Data rows
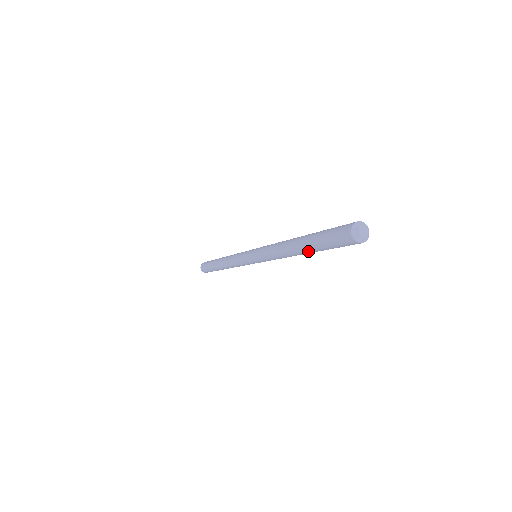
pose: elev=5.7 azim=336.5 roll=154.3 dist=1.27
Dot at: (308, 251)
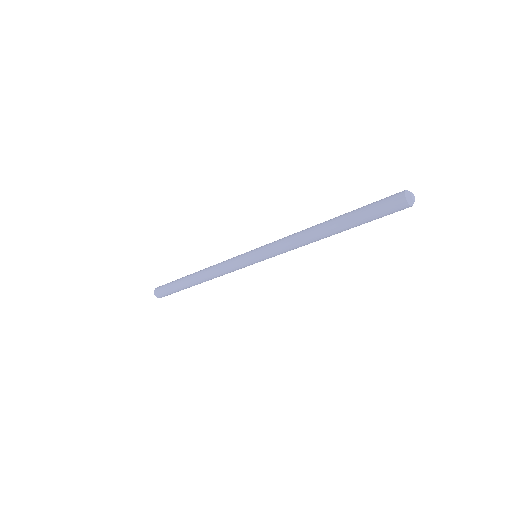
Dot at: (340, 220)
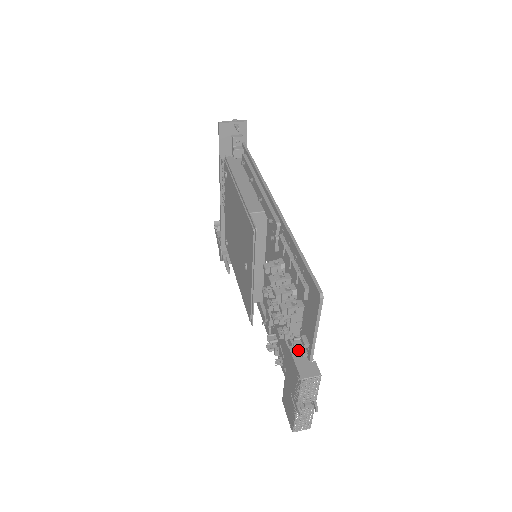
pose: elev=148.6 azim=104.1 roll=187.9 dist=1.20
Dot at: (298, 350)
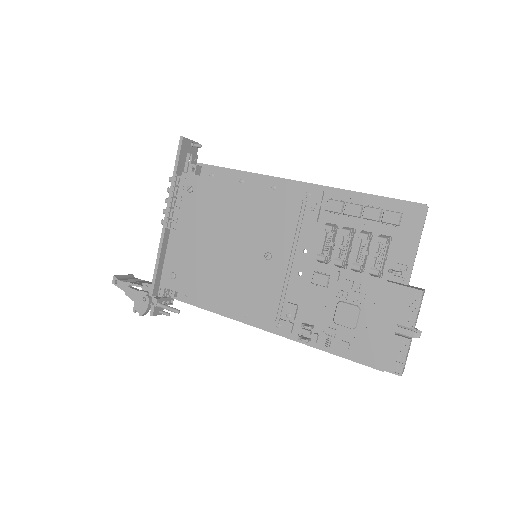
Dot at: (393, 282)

Your goal
Could you give the material again from the line with "pose: elev=148.6 azim=104.1" through the end, changing "dist" to "distance" and keeping everything else the same? Leave the pictures out.

Solution to this task
pose: elev=148.6 azim=104.1 roll=187.9 distance=1.20
Dot at: (298, 350)
Dot at: (393, 282)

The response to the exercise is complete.